Measuring the flow through a model engine inlet system containing a plenum and runners

Abstract

This paper describes an experiment carried out in a model of an inlet system containing a plenum chamber and runners. Such inlet systems are commonly found on petrol internal combustion engines where the cylinders are arranged in a V-configuration. Measurements of velocity, turbulence intensity and pressure drop across the system have been made and a detailed error analysis carried out. These measurements are suitable for the validation of results obtained from computational fluid dynamics (CFD) software. Particular attention has been paid to reducing turbulence intensity levels at the inlet of the system, with additional entry lengths and smooth bell-mouth profiles being used. At each measurement point the laser Doppler anemometry (LDA) system has been tuned by hand to improve measurement sensitivity. Seeding of the flow has been an important factor and water droplets produced by a medical nebulizer have been used.
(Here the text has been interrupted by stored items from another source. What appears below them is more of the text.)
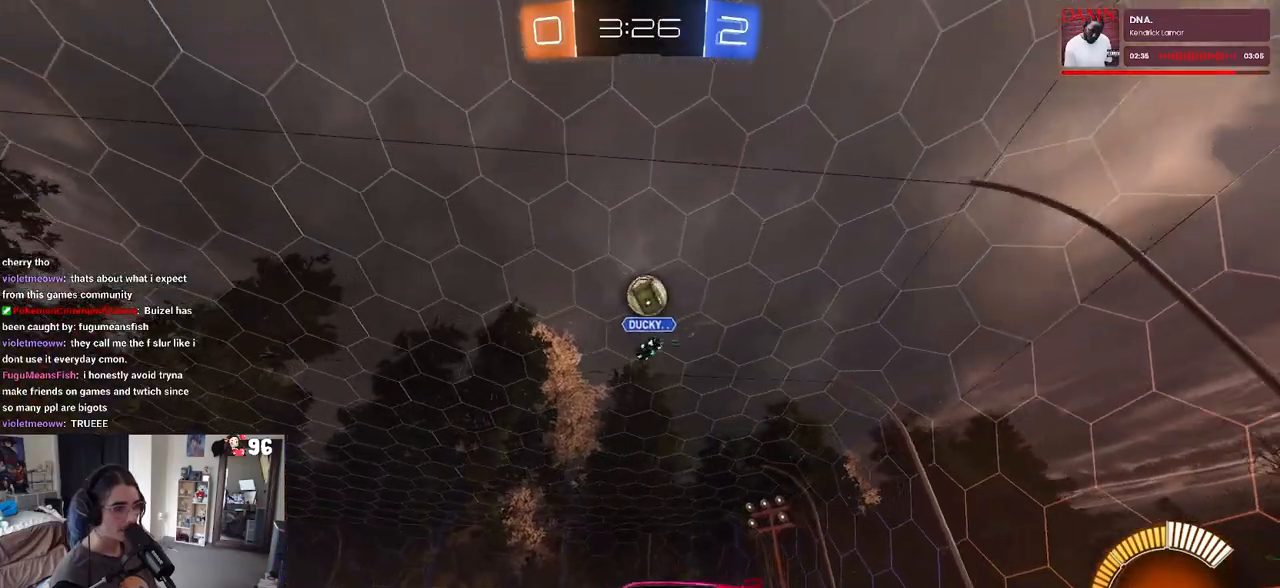
{"buttons": ["R2"], "left_stick": "left", "right_stick": "center", "events": []}
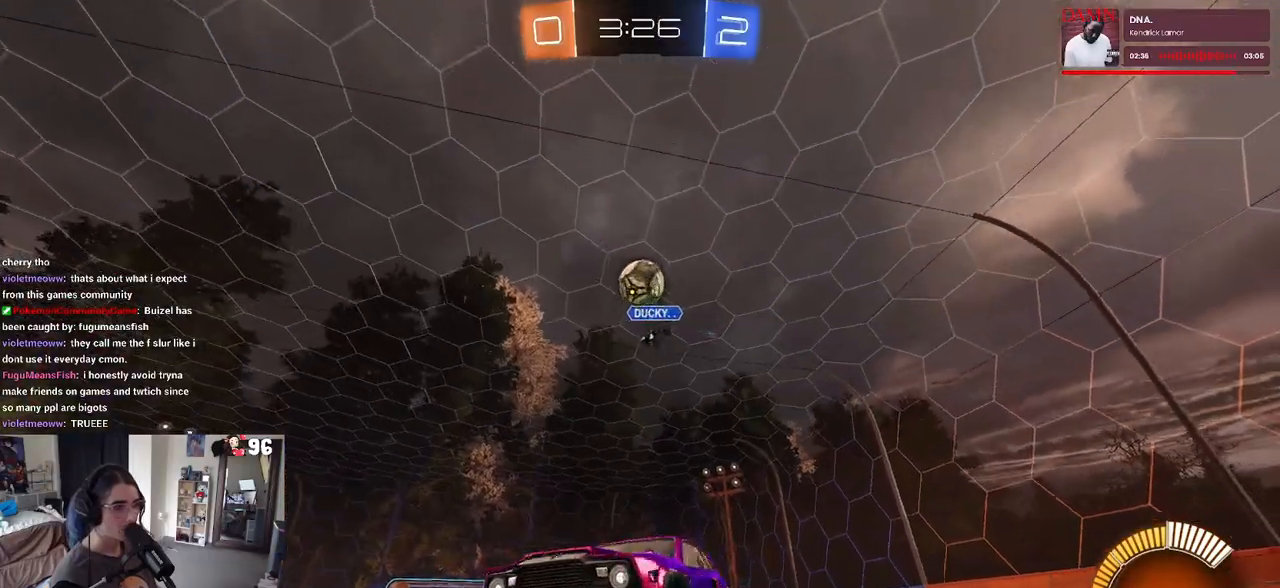
{"buttons": ["R2"], "left_stick": "center", "right_stick": "center", "events": [[50, "left_stick", "center"], [333, "left_stick", "right"], [450, "left_stick", "center"]]}
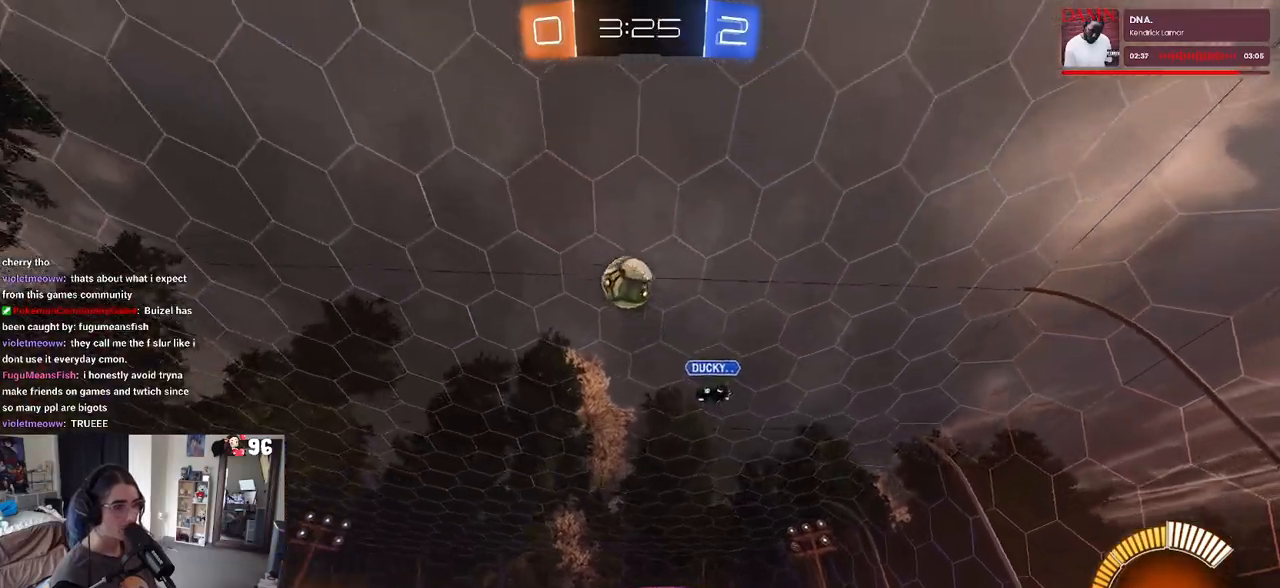
{"buttons": ["R2"], "left_stick": "right", "right_stick": "center", "events": [[133, "left_stick", "left"], [333, "left_stick", "center"], [483, "left_stick", "right"]]}
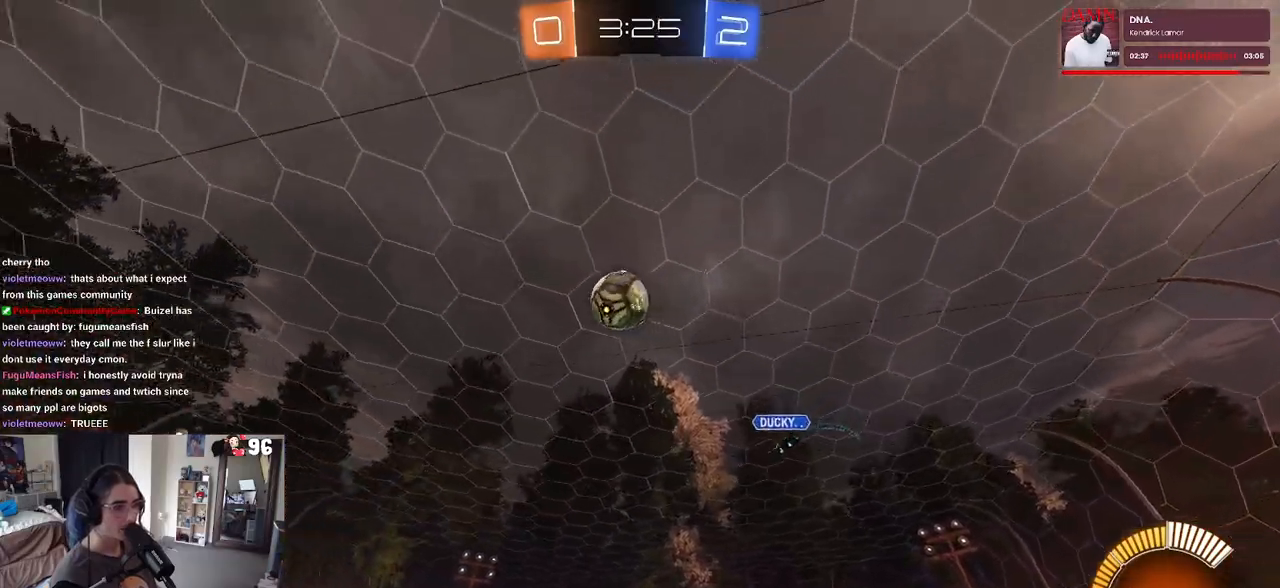
{"buttons": ["R2"], "left_stick": "right", "right_stick": "center", "events": [[233, "left_stick", "center"], [400, "left_stick", "right"]]}
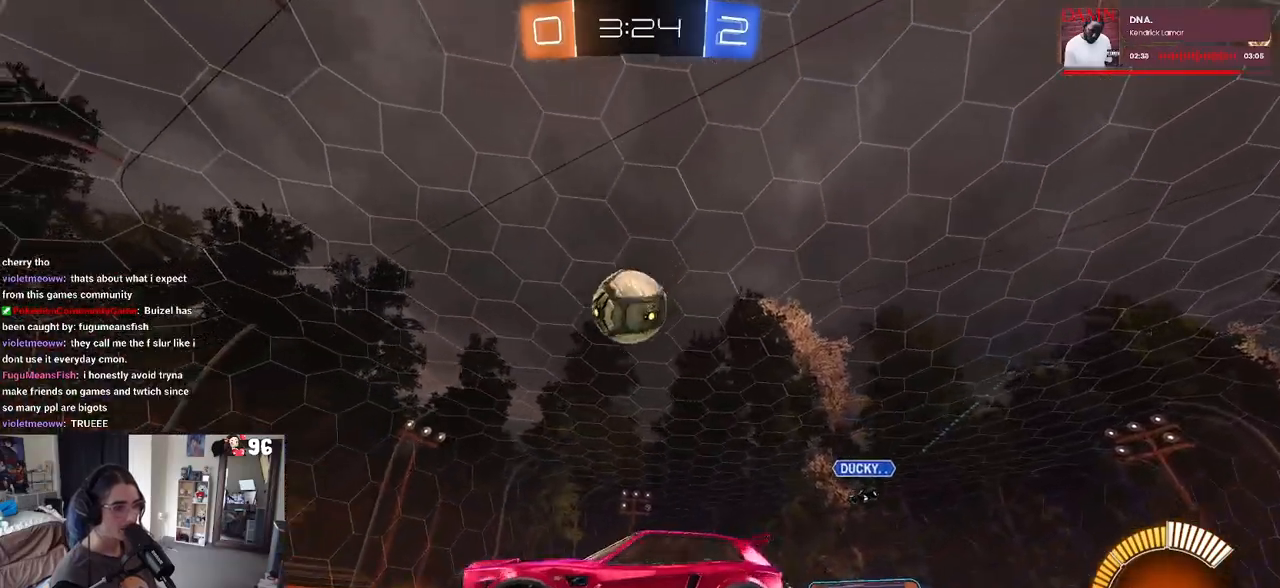
{"buttons": ["CROSS", "R1", "R2"], "left_stick": "right", "right_stick": "center", "events": [[150, "left_stick", "center"], [183, "CROSS", "down"], [233, "left_stick", "down-right"], [333, "CROSS", "up"], [333, "left_stick", "right"], [417, "R1", "down"], [483, "CROSS", "down"]]}
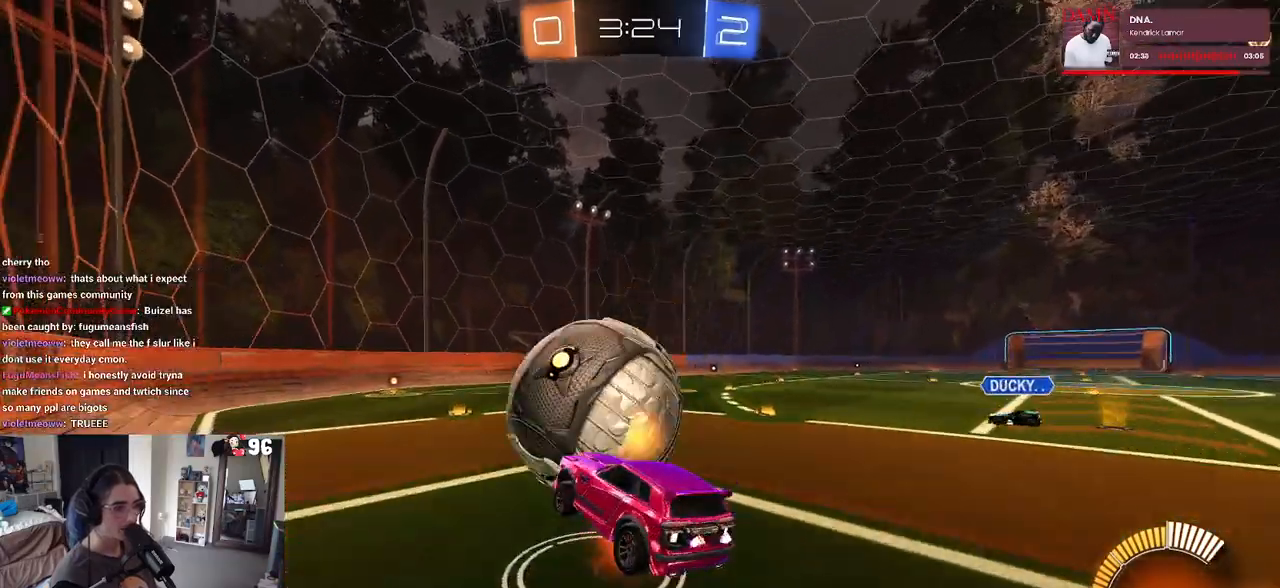
{"buttons": ["SQUARE", "R1", "R2"], "left_stick": "right", "right_stick": "center", "events": [[50, "SQUARE", "down"], [83, "CROSS", "up"]]}
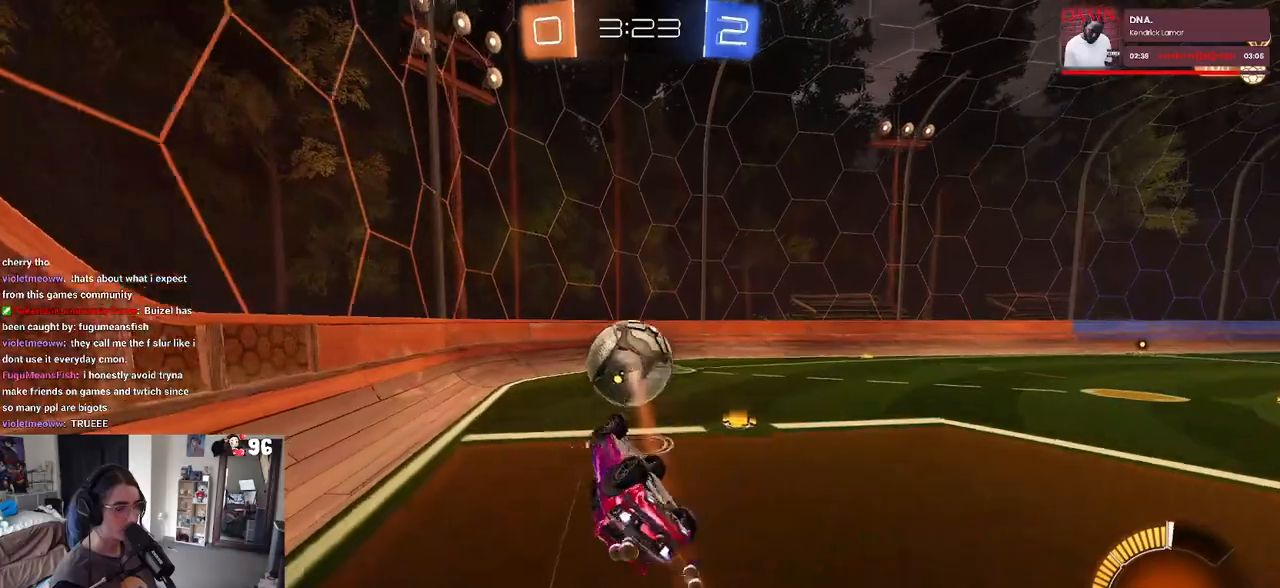
{"buttons": ["R1", "R2"], "left_stick": "right", "right_stick": "center", "events": [[33, "left_stick", "up-right"], [200, "SQUARE", "up"], [267, "left_stick", "center"], [483, "left_stick", "right"]]}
Errors in velocity measurement vary throughout the flowfield, with a strong dependency on turbulence levels. From the results a relatively simple three-dimensional flow structure is found with the inlet flow separating on entry to the plenum, forming a ring vortex with a central jet within it. This jet turns from the horizontal to the vertical to enter the open runner, forming a separation bubble on the upstream side of the runner. A large slow-moving recirculation region forms in the plenum downstream of the open runner. From measurements of turbulence intensities, large values of around 40 per cent are found at the plenum-runner interface and in the recirculation region. This means that the flow is essentially time dependent even for notionally steady state conditions.